9月に入り、子どもたちの夏休みもとうとう終わりを迎えました。長期休暇明けに気が重くなるケースは珍しくありませんが、「憂鬱」のひと言で片づけられない深刻な悩みを抱えた子どもも多いようです。今回は、心の避難所「子どもホットライン」についてチェックしていきましょう。

 

長期休暇明けは子どもの自殺が増える傾向に…


夏休みの終了日を前倒しする学校も増えていますが、多くの地域では9月1日から2学期がスタート。ネット上には、「早く学校に行きたくてウズウズする!」という声も少なからず上がっていました。
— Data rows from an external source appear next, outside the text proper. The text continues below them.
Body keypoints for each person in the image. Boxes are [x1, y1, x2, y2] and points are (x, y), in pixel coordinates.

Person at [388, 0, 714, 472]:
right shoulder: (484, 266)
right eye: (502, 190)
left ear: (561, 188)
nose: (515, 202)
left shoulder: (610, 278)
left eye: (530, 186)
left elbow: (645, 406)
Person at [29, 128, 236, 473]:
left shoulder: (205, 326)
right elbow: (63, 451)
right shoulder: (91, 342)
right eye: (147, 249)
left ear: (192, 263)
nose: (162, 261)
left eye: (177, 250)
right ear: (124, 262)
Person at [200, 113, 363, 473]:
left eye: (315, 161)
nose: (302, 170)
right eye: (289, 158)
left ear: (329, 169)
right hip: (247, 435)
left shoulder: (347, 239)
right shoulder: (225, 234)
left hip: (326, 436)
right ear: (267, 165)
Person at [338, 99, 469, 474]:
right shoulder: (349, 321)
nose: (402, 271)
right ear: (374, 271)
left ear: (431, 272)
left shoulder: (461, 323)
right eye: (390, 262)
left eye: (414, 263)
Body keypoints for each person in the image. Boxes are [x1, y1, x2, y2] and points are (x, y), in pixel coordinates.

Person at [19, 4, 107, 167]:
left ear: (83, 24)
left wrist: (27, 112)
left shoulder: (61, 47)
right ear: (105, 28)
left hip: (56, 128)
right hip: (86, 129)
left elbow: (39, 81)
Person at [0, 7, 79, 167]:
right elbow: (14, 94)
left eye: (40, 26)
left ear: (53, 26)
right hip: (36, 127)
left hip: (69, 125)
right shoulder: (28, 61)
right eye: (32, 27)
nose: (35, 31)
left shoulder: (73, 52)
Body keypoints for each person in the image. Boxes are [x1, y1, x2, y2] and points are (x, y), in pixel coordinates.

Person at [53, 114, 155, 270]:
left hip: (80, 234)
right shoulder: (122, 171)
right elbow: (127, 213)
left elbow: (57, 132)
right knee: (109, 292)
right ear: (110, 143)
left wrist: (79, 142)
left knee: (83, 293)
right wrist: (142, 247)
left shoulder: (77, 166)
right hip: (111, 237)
しかし厚生労働省の調査によると、9月1日は18歳以下の自殺が最も多い日となるよう。

 

内閣府が2015年に発表した「自殺対策白書」を見ても、9月1日だけが突出して自殺者が多い結果となっています。9月1日に自殺者が増えるのは今に始まった話ではなく、1972年から約40年連続で自殺者が多いことが判明。他にも、春休みやゴールデンウィーク明けには自殺が増える傾向にありました。

 

近ごろは子どもの自殺予防の1つとして、「子どもホットライン」が注目を集めています。1人で悩み続けている子どもにとって、24時間いつでも話を聞いてもらえるホットラインは駆け込み寺のような頼れる存在。電話対応だけでなく、LINEで悩みを聞いてくれるところも増えているそうです。

 

ホットラインでは、子どもたちに決して無理強いや強制をしないのが重要なポイント。「学校へ行きたくない」と悩んでいる子どもを無理に通わせるのではなく、「学校なんて休んでも大丈夫」と寄り添う姿を見せてくれます。電話相談「ささえるホットライン」を開設した「ささえる絆ネットワーク北陸」の代表理事・喜成清重さんは、「つらいことや苦しいこと、まずは誰かに話してみて」「無理に学校へ行かなくてもいいよ」と子どもたちに呼びかけていました。

 

「不登校」は悪いことではない?


子どもの「不登校」が社会問題と呼ばれて久しいですが、昨今は不登校という選択を疑問視しない考え方も生まれています。むしろホットラインのように「無理して学校へ行く必要はない」と、不登校の子どもを勇気づけてくれる人が増えているよう。

 

教育評論家の尾木ママこと尾木直樹さんは、自身のブログから何度も「不登校は悪いことではない」と発信しています。今年の6月には、「学校に行かなくてもいい!!」というタイトルの記事を投稿し、「親子関係を悪くしない為にも我が子の声はしっかり聴き取りましょう! 親の価値観や判断押し付けないで下さいませ」と全国の保護者へアドバイスを送っていました。また昨年9月に、学校を休む行為は「義務の放棄」ではなく「子どもの権利」であると主張したことも。

 

子どもの些細な変化の中に、「学校を休みたい」というサインが隠れているかもしれませんね。